WHAT THIS TASK INVOLVES:
Leave out the pictures and return every entry exactly as it appears.

══ RECORDS PROVIDED

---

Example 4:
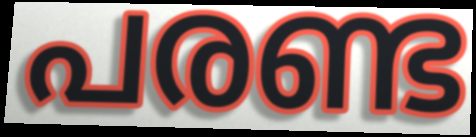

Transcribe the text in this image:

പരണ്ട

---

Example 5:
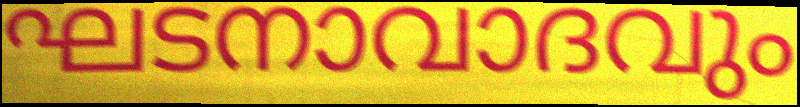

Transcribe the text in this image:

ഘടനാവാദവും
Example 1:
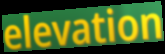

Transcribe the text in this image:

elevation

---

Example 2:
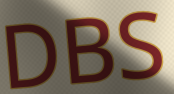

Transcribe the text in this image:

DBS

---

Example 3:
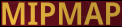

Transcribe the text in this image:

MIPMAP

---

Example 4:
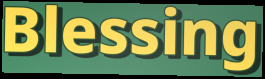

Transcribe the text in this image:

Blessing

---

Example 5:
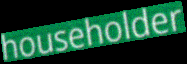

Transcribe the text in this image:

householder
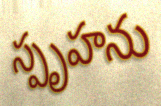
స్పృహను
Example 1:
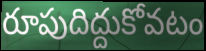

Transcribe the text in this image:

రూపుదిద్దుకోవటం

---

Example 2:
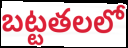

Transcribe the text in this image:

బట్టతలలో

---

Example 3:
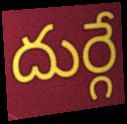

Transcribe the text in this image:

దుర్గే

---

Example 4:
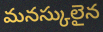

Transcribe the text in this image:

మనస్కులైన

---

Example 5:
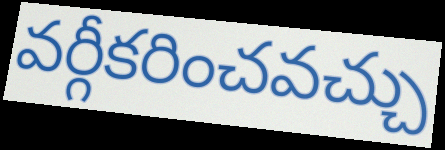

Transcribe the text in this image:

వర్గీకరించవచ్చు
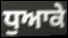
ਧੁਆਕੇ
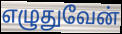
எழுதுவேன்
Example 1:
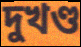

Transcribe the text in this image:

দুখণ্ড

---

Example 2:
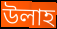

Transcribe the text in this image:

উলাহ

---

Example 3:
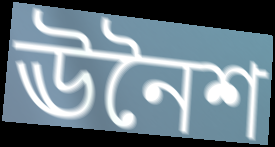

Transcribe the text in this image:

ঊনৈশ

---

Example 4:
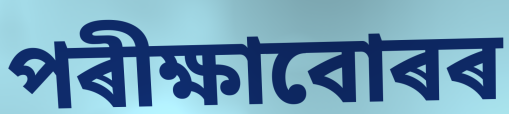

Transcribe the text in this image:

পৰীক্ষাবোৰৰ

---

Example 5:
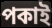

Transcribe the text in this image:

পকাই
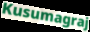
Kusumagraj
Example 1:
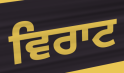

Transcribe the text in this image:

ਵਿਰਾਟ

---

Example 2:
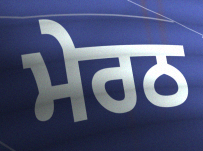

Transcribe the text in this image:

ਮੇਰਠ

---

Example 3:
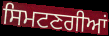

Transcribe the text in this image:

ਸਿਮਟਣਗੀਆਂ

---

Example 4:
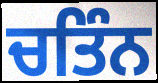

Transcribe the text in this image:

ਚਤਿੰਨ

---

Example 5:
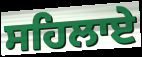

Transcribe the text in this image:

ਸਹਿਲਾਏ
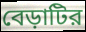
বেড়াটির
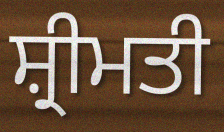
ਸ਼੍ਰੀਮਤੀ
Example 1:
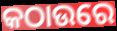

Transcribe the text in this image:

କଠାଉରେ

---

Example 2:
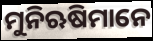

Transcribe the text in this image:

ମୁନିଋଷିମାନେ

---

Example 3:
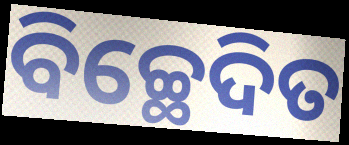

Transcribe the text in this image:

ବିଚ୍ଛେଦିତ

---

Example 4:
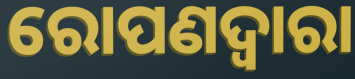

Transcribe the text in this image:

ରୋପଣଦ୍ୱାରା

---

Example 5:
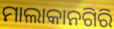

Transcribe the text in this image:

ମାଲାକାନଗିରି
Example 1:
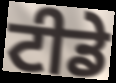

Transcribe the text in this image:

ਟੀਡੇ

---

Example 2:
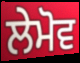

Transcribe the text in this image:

════

TASK RESULT:
---

Example 4:

Transcribe the text in this image:

പരണ്ട

---

Example 5:

Transcribe the text in this image:

ഘടനാവാദവും
Example 1:

Transcribe the text in this image:

elevation

---

Example 2:

Transcribe the text in this image:

DBS

---

Example 3:

Transcribe the text in this image:

MIPMAP

---

Example 4:

Transcribe the text in this image:

Blessing

---

Example 5:

Transcribe the text in this image:

householder
స్పృహను
Example 1:

Transcribe the text in this image:

రూపుదిద్దుకోవటం

---

Example 2:

Transcribe the text in this image:

బట్టతలలో

---

Example 3:

Transcribe the text in this image:

దుర్గే

---

Example 4:

Transcribe the text in this image:

మనస్కులైన

---

Example 5:

Transcribe the text in this image:

వర్గీకరించవచ్చు
ਧੁਆਕੇ
எழுதுவேன்
Example 1:

Transcribe the text in this image:

দুখণ্ড

---

Example 2:

Transcribe the text in this image:

উলাহ

---

Example 3:

Transcribe the text in this image:

ঊনৈশ

---

Example 4:

Transcribe the text in this image:

পৰীক্ষাবোৰৰ

---

Example 5:

Transcribe the text in this image:

পকাই
Kusumagraj
Example 1:

Transcribe the text in this image:

ਵਿਰਾਟ

---

Example 2:

Transcribe the text in this image:

ਮੇਰਠ

---

Example 3:

Transcribe the text in this image:

ਸਿਮਟਣਗੀਆਂ

---

Example 4:

Transcribe the text in this image:

ਚਤਿੰਨ

---

Example 5:

Transcribe the text in this image:

ਸਹਿਲਾਏ
বেড়াটির
ਸ਼੍ਰੀਮਤੀ
Example 1:

Transcribe the text in this image:

କଠାଉରେ

---

Example 2:

Transcribe the text in this image:

ମୁନିଋଷିମାନେ

---

Example 3:

Transcribe the text in this image:

ବିଚ୍ଛେଦିତ

---

Example 4:

Transcribe the text in this image:

ରୋପଣଦ୍ୱାରା

---

Example 5:

Transcribe the text in this image:

ମାଲାକାନଗିରି
Example 1:

Transcribe the text in this image:

ਟੀਡੇ

---

Example 2:

Transcribe the text in this image:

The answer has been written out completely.